Çağla Kubat (/tr/; born 16 November 1979) is a Turkish actress, model, windsurfer and beauty pageant titleholder. She is member of Fenerbahçe sailing & windsurfing team.

She was born in İzmir. She graduated from Italian High School of Istanbul and Istanbul Technical University with a bachelor's degree in mechanical engineering. She was the first runner-up for the Miss Turkey 2002 beauty pageant and represented Turkey at Miss Universe 2002.

==Sports==
Çağla is also a champion windsurfer, having won the IFCA windsurfing European Slalom Championship in 2005, in Alaçatı. In 2006, in her first PWA (Professional Windsurfers Association) event, she placed 6th in IFCA Slalom World Championship.

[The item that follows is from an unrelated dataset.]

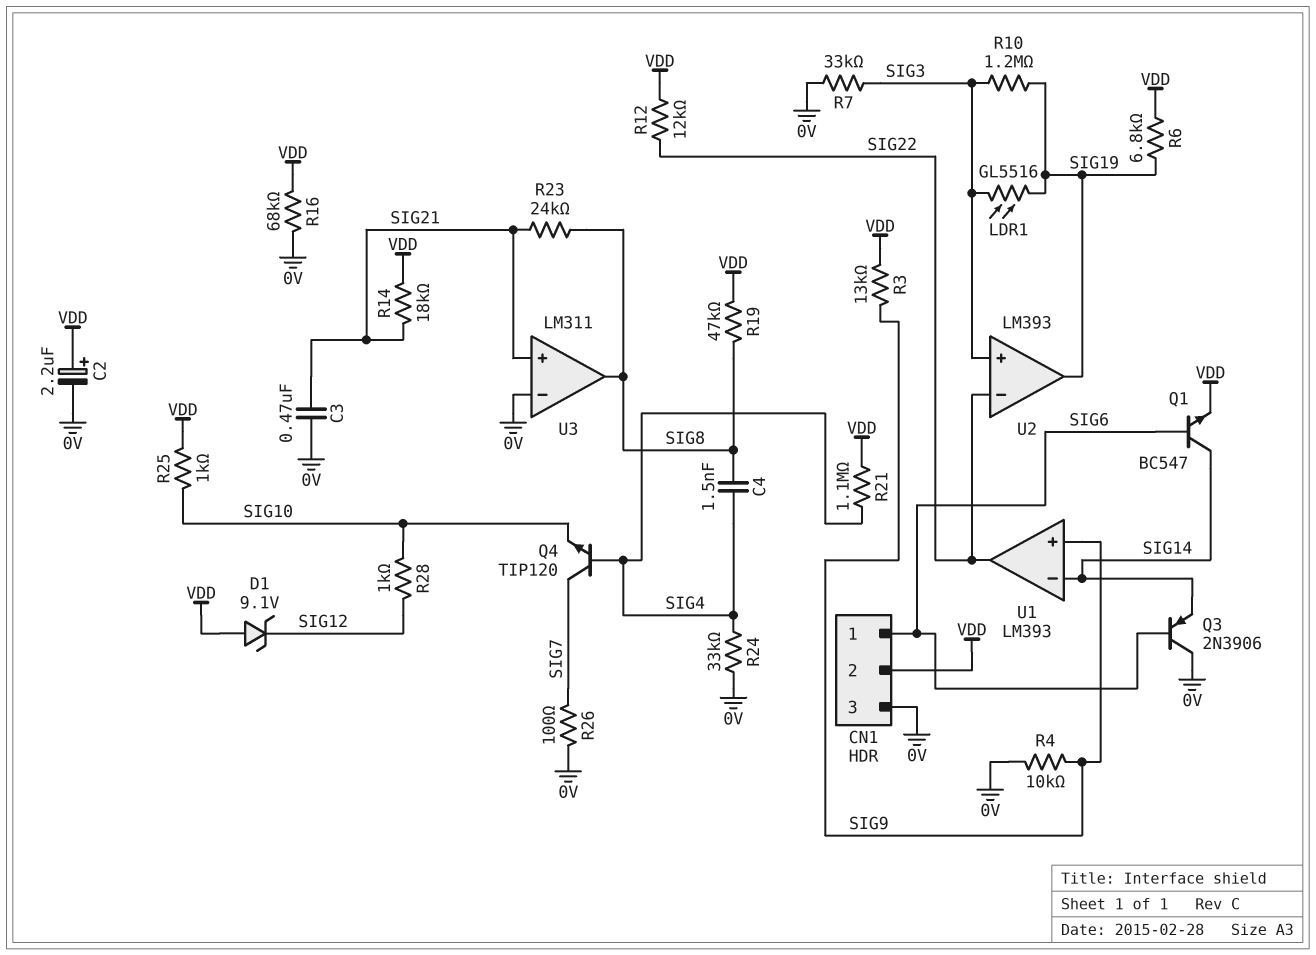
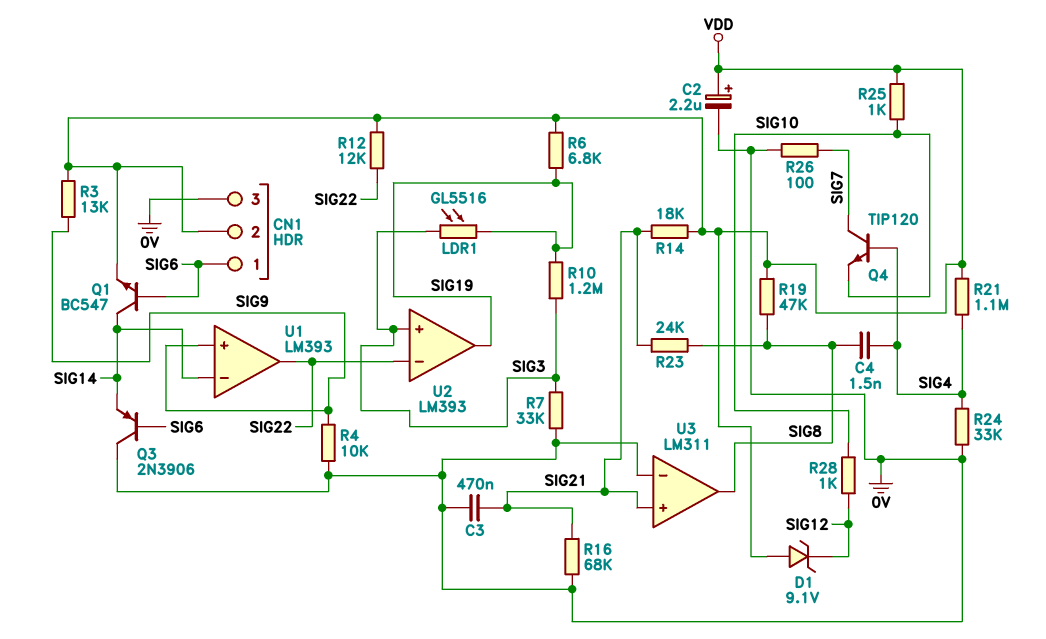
R16: 68k (0V, VDD) -> 68k (0V, SIG21)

She founded her own windsurfing school "Çağla Kubat Windsurf Academy" in Alaçatı, İzmir Province. She ranked third in the women's category at the 2012 World Slalom Championship in Spain. In 2013, she became champion in the Master Female Slalom category of the IFCA Junior, Youth & Masters Slalom World Championships held in Alaçatı. She took the third rank at the 2013 World Cup.

==Acting==
She starred in successful leading female roles in two Turkish TV series to date. These are Sağır Oda ("The deaf room") in 2006 and Kuzey Rüzgarı ("The northern wind") with Kadir İnanır and Oktay Kaynarca. She also had a leading role on Arka Sokaklar from 2009 to 2011.

==Personal life==
Çağla Kubat married American surfer Jimmy Diaz on 21 September 2013.